Fear. And a complete lack of anything resembling self esteem. I loathed myself utterly, especially for having my crossdressing urges (yet I still did it). I told myself I'd never be passable, I was too tall, too ugly, too deep a voice, etc....
I eventually had to overcome that fear & self-loathing, and realize that none of that mattered. It was either give transitioning a try or end it all. Well, I tried the latter (failed, thankfully), and decided what the hell do I have to lose? Let's give transitioning a try. It's worked out amazingly well!!
Fear of ridicule, fear of failure, fear of losing all that I have gained.
When I was asked this a month or two back by my counsellor, after a brief pause my answer was 'me'.

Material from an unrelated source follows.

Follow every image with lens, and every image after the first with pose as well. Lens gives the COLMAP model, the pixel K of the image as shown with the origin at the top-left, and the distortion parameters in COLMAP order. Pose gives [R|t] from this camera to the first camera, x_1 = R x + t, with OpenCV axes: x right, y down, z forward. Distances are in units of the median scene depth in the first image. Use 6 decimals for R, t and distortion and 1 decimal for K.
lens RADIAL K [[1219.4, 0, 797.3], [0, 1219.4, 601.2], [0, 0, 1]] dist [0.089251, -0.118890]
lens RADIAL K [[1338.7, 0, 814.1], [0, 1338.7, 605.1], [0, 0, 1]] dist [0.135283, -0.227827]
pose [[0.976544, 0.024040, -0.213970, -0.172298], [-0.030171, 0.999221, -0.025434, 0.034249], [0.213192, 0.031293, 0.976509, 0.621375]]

I alone am holding myself back, so there should really be no problem.
Of course there is the fear but as we are 'transitioning' into a new life and reality, then we have to accept that there are unknowns, just as there were for our first puberty, but as most of us have some, or a lot, of experience in worldly matters, then these should really be seen as challenges and not blockers.
Everyone on this site will have experienced fear about some aspect of their life or journey yet we are still here. It shows that we are tacking life and its constant fluxes and changes of path. But that is what is so good about living, in that we can make choices to make ourselves and others happier and more content.

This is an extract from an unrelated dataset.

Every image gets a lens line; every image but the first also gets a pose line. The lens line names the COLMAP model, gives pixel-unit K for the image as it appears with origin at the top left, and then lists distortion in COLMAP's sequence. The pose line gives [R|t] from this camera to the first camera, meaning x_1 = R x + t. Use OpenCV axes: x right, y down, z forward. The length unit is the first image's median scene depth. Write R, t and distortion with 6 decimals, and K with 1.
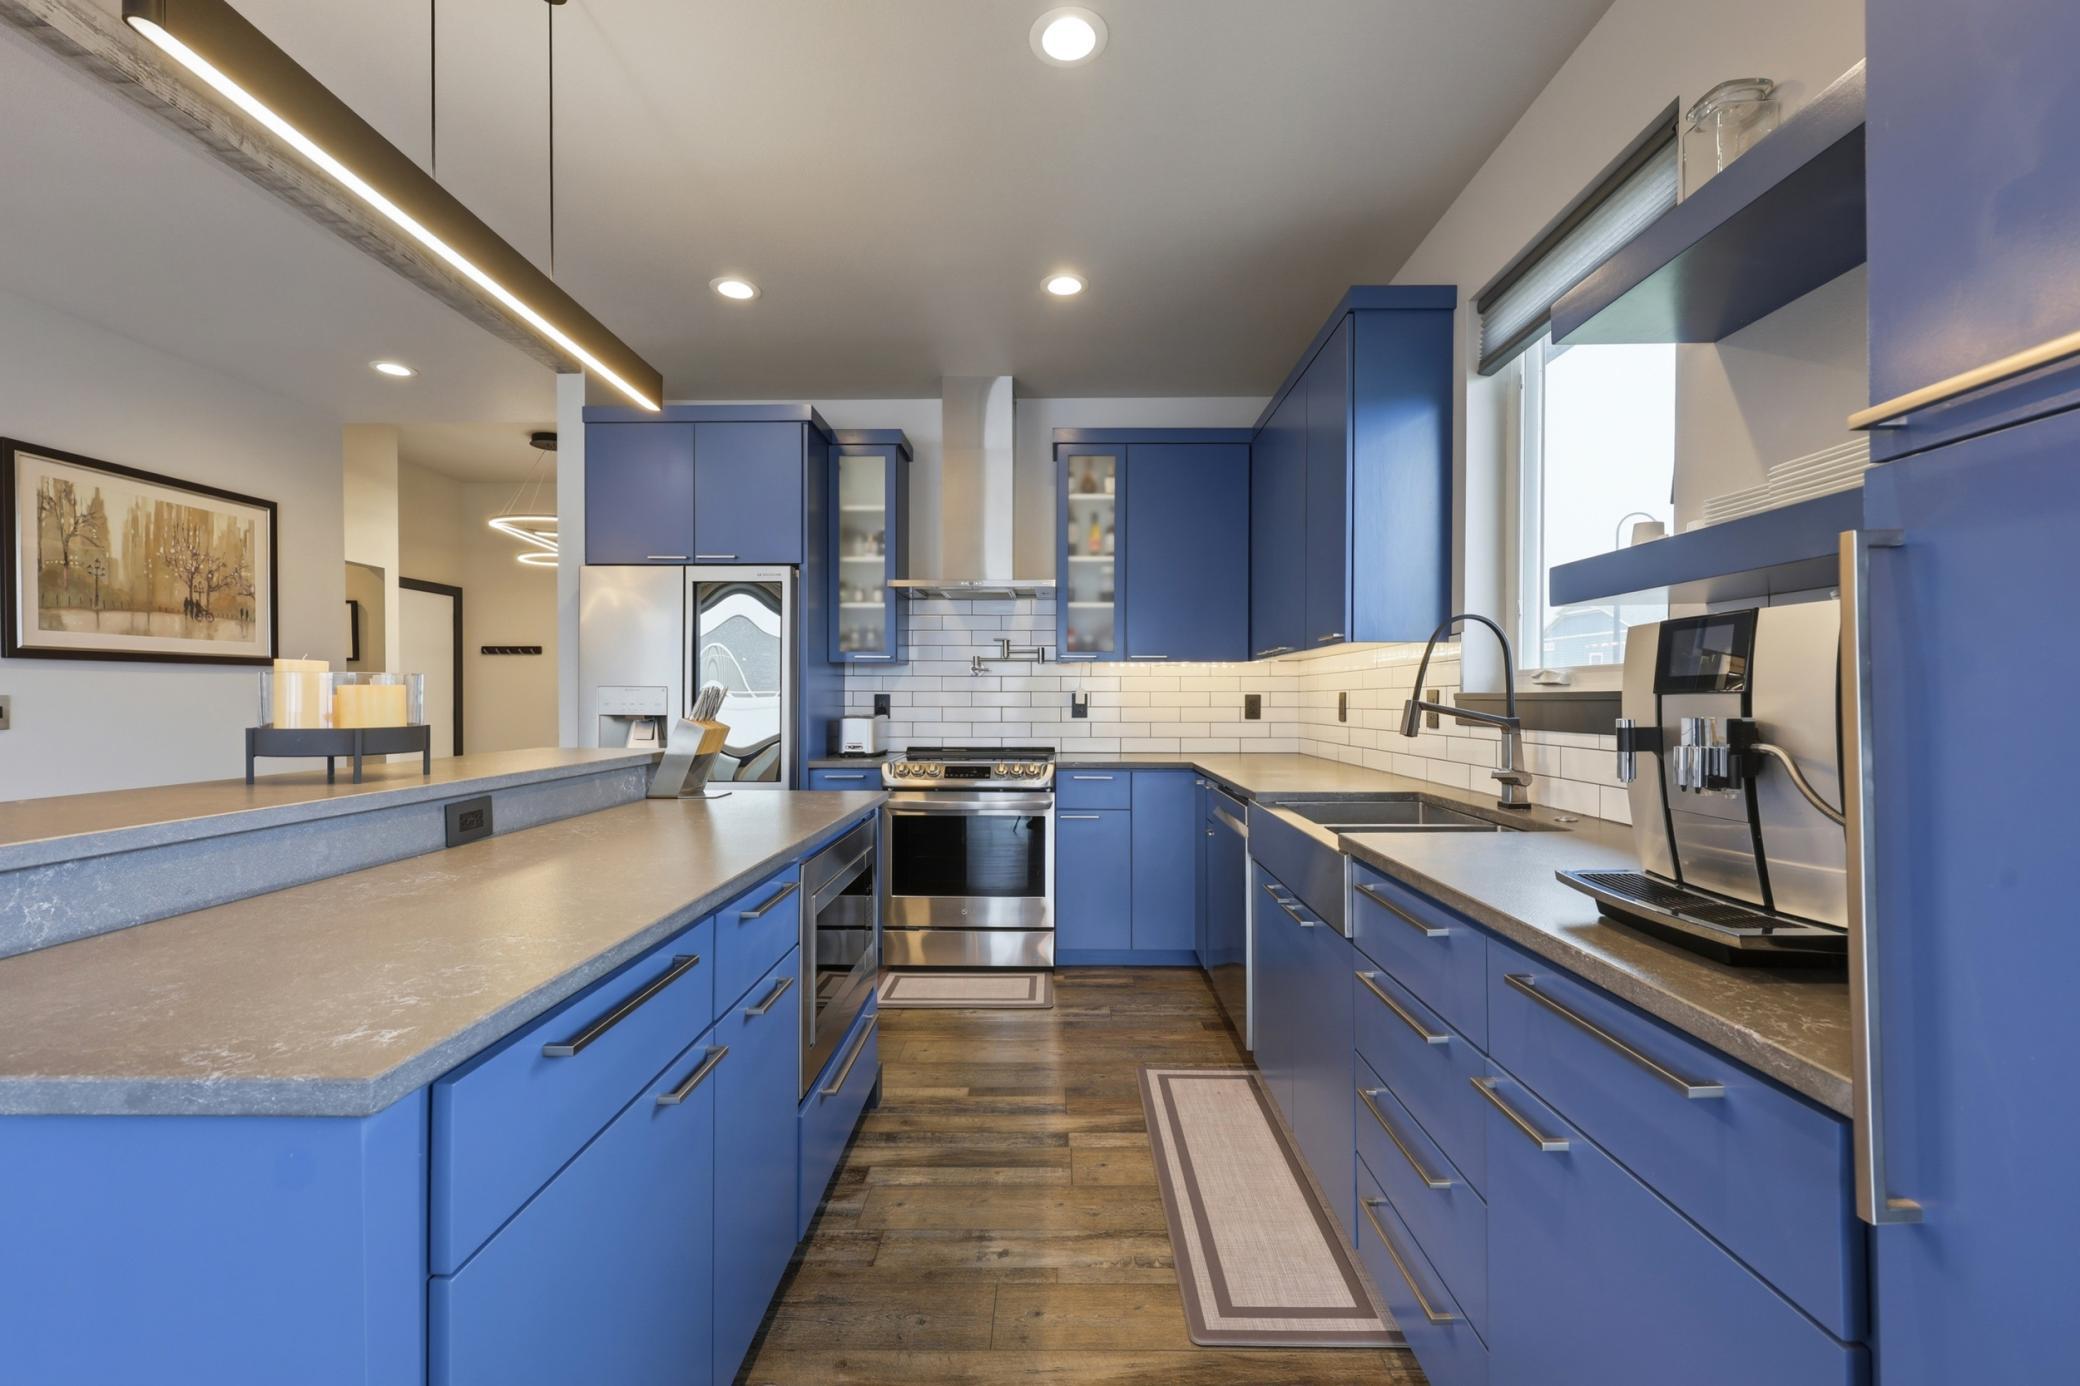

Sorry for the waffle, but when I start getting doubt or fear over doing something, I think of this, and not externalised fear factors and it work for me, I am in control so its OK.
I will get where I want to be, one day soon.
Hugz
Katie :angel: :angel:
For me, I was actually held back by making too much progress. I was in denial for a long time, and the relief of not fighting being trans actually threw me. I was feeling the best I had ever had as an adult, why would I want to change things? I tried one last attempt to make things work as a guy, and it did delay me for about a year. While I do deeply regret how long I waited to get started, I'm not too broken up about that extra year. I gained a lot of valuable information about myself.
1.Money
2. Job
3. Overall Environment.
But Money holds me back the most, because with money, the last two would be nill.
Quote from: Sarah_P on December 17, 2017, 01:51:45 PM
Fear. And a complete lack of anything resembling self esteem. I loathed myself utterly, especially for having my crossdressing urges (yet I still did it). I told myself I'd never be passable, I was too tall, too ugly, too deep a voice, etc....
Me too, add useless school qualifications, a dead end job which was easy money & fear of losing the few friends I had.10 years later I knew I had to go for it or die. Not by my own hand, I lacked the courage but in an accident while out of it on drink or drugs. I fell down the stairs through a glass door drunk, with a few minor cuts, knocked a radio into the bath, that sort of thing.